Making Friends: Join English Language Exchange Clubs
Ukrainian women come off as more reticent and making friends with them can seem intimidating at first. Okay, maybe just the women in Odessa because they are so beautiful and always dressed up! To make friends with Ukrainian women, I found that the English Language Cafe and Facebook groups are a goldmine.
Lawyers, college students, and engineers come to the meetings to improve their skills and talk to native speakers. I’ve had conversations about the oldest age to get married (my language partner thought it was 25, I thought she was crazy), and where to find the best Vietnamese soups.
Expat Facebook groups are a useful resource too, but I found those to be hit or miss. The people in these groups are nice but on a different wavelength. A friend who is a full-time digital nomad compared it to, “Thailand, but like, ten years ago.”
Eastern vs. Western Ukraine Safety
There is still an active military conflict in Eastern Ukraine. It goes without saying that you should avoid that part of the country. Western Ukraine however, is safe and bouncing back with new restaurants and attractions for travelers. Lviv is where you will find old world charm. A Polish-ruled city at one point, it’s my second favorite place in the country.
Odessa is the first, but I am biased :). In Odessa, has beautiful beaches that I covered in a guest post for Travel on the Brain, French architecture, international cuisine, and charming little courtyards. Free art openings are almost a weekly occurrence if you check Facebook events or the Afisha (events page). It is a tourist-heavy city, so if you stay in the city center and follow common sense, you will be fine.
Odessa Beach Safety
I only heard of this happening once during my three months in Ukraine, but it’s still worth mentioning. Whether you are a male or female solo traveler in Ukraine, DO NOT under any circumstances take drinks from people you don’t know.
If a friendly stranger sees you on the beach alone, and offers you a drink, smile and politely say “no, thank you.” This is a scam. Same if you brought a bottle of wine and someone asks to share. Don’t feel bad about being rude, always follow your instincts. Ukrainians are very warm but only once they get to know you. If someone is being overly nice in the first five seconds of your meeting, I consider it a red flag.
Despite the occasional scams, Odessa is a city that's full of art and culture. The annual Odessa International Film Festival draws crowds of expats and cultured travelers from all over the world.

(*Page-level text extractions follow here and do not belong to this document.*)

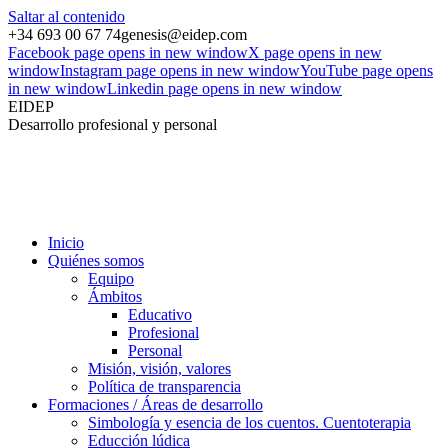
Saltar al contenido
+34 693 00 67 74
genesis@eidep.com
Facebook page opens in new window
X page opens in new
window
Instagram page opens in new window
YouTube page opens
in new window
Linkedin page opens in new window
EIDEP
Desarrollo profesional y personal
Inicio
Quiénes somos
Equipo
Ámbitos
Educativo
Profesional
Personal
Misión, visión, valores
Política de transparencia
Formaciones / Áreas de desarrollo
Simbología y esencia de los cuentos. Cuentoterapia
Educción lúdica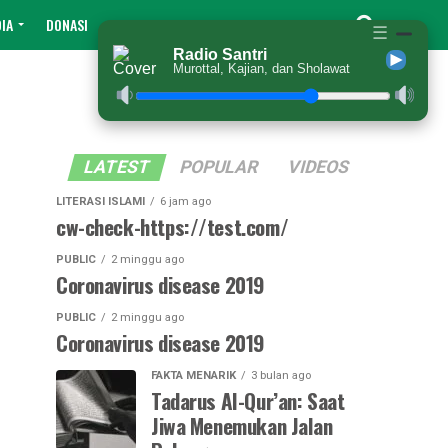
IA
DONASI
☰
Radio Santri
Murottal, Kajian, dan Sholawat
LATEST
POPULAR
VIDEOS
LITERASI ISLAMI
6 jam ago
cw-check-https://test.com/
PUBLIC
2 minggu ago
Coronavirus disease 2019
PUBLIC
2 minggu ago
Coronavirus disease 2019
FAKTA MENARIK
3 bulan ago
Tadarus Al-Qur’an: Saat
Jiwa Menemukan Jalan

Safe Buses and Overnight Trains
Luxury or VIP transport in Ukraine is still very cheap by European and U.S. standards. A $12 Autolux bus will get you from Odessa to Kiev in 7 hours. Lean back in the cushy chair, and get lost in the Instagram feed thanks to the free onboard Wi-Fi.
A dirt cheap Soviet-era bus will probably get you an hours-long bus ride with no bathroom and bad shocks. If you’re so committed to an authentic Ukrainian experience that you want to take the cheaper bus, be my guest.
I found out the hard way that cheap train tickets in Ukraine might mean a less...private... accommodation. The GD Vokzal train website offers an affordable ticket option called platzkart. As a budget-conscious traveler, I bought platzkart tickets for a friend and me. They were 7 dollars each for an overnight trip to Lviv.
They were also in a completely open car with no walls, no doors, and no privacy. We gave the conductor a “tip” to ride in his private cabin, and it was money well spent. On the way back, our second class overnight car was lovely and clean. My cabin companions kept trying to feed me tangerines and cookies.
In many ways, visiting Ukraine is no different than going to any new country. Stay vigilant, do your research, follow your instincts, and you will be fine.